:: What you are asked to do ::
Return the records below in full. Keep every word exact and skip the images.

(Dataset excerpts)

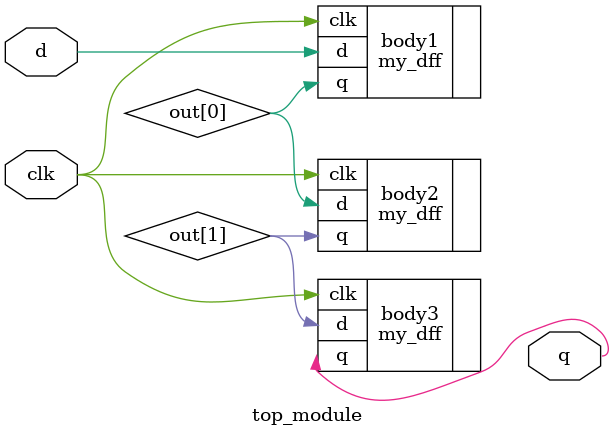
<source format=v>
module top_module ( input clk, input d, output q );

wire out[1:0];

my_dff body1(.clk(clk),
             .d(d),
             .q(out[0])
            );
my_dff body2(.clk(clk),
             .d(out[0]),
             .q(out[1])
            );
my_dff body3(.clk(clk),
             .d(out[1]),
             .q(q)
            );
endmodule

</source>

:: Result below ::
<source format=v>
module top_module ( input clk, input d, output q );

wire out[1:0];

my_dff body1(.clk(clk),
             .d(d),
             .q(out[0])
            );
my_dff body2(.clk(clk),
             .d(out[0]),
             .q(out[1])
            );
my_dff body3(.clk(clk),
             .d(out[1]),
             .q(q)
            );
endmodule

</source>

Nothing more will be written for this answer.